Danışanlarımla anksiyete üzerine çalıştığım süreçte en çok gelen sorulardan biri ‘Anksiyete geçer mi?’ oluyor. Dahası, öncesinde okudukları yanlış bilgiler ve anksiyetenin tabiatı gereği ise kesin yargı içeren fikirlere ikna olmuş halde başlıyoruz seanslarımıza. ‘Anksiyete hiç geçmez ve daima hayatınızda olacak’ üzere kesin ve yanlış telaffuzları dönüştürmek, terapi sürecini hayli değiştiriyor.

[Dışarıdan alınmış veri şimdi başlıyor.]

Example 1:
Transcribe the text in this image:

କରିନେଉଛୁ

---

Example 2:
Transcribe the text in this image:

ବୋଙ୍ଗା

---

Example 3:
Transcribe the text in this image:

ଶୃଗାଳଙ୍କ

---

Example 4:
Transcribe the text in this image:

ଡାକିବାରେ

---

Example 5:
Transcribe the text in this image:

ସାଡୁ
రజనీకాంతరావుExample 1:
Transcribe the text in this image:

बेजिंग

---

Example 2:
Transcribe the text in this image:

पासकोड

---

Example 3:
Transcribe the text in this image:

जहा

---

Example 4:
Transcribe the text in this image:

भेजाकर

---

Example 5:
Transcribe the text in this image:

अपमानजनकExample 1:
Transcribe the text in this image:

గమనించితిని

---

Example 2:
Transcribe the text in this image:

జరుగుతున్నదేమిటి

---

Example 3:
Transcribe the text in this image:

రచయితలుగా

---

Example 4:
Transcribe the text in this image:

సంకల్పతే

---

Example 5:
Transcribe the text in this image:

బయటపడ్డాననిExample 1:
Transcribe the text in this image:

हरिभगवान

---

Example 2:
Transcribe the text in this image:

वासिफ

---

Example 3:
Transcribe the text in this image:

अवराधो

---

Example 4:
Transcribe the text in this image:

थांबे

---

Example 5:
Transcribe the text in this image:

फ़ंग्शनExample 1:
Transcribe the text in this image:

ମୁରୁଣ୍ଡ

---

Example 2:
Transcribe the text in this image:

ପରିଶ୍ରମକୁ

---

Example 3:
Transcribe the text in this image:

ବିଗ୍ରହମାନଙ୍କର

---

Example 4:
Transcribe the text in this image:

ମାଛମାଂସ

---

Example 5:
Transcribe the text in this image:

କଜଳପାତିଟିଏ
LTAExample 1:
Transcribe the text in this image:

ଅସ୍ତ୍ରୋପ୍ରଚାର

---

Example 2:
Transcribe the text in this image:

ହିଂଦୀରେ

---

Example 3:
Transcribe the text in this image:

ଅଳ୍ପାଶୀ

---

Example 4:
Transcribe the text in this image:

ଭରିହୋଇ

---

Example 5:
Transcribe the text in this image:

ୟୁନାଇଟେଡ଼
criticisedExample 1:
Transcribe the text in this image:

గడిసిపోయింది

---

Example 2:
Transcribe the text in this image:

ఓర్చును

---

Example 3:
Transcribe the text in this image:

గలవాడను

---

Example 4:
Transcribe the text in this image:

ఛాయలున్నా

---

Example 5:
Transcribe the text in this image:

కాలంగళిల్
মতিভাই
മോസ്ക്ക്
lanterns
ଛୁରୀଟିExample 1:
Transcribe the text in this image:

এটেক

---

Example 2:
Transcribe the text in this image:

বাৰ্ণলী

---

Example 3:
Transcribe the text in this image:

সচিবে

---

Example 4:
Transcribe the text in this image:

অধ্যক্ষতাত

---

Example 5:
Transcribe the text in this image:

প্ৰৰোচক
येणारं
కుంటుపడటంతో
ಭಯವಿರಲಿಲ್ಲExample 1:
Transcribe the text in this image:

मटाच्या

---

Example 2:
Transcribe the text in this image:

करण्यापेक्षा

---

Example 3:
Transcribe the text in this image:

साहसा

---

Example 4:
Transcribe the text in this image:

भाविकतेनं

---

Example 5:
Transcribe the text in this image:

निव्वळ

Öncelikle söylememiz gerekiyor ki, anksiyete geçer ya da geçmez demek yanlıştır. Süreç büsbütün şahsa özeldir ve aslında büyük orandada kişi terapi sürecini tamamlayıp, hayatına rahatlıkla devam edebilmektedir. Bu sürecin en sağlıklı ilerleme hali, danışanın kendine karşı sabırlı olması ve dönüşmek için müsaade vermesidir. Dönüşmek sözünü kullanıyorum zira bir şeyi değiştirmek yerine onu yorumlama ve algılama formumuzu dönüştürüyoruz. Bu sayede danışan daha esnek bir yapıya sahip oluyor ve karşılaştığı sıkıntıları kendi kendine de aşabilecek formda yeni bakış açıları geliştirebiliyor.
Eğer günlük rutinlerinizi devam ettirmekte zorlanacak derecede anksiyete yaşıyorsanız, panik olmadan bir uzmana başvurabilirsiniz. Bu süreci takviye alarak geçirmeniz, hem en sağlıklı adım olacaktır hem de sürecin uzamaması ismine büyük değer taşımaktadır.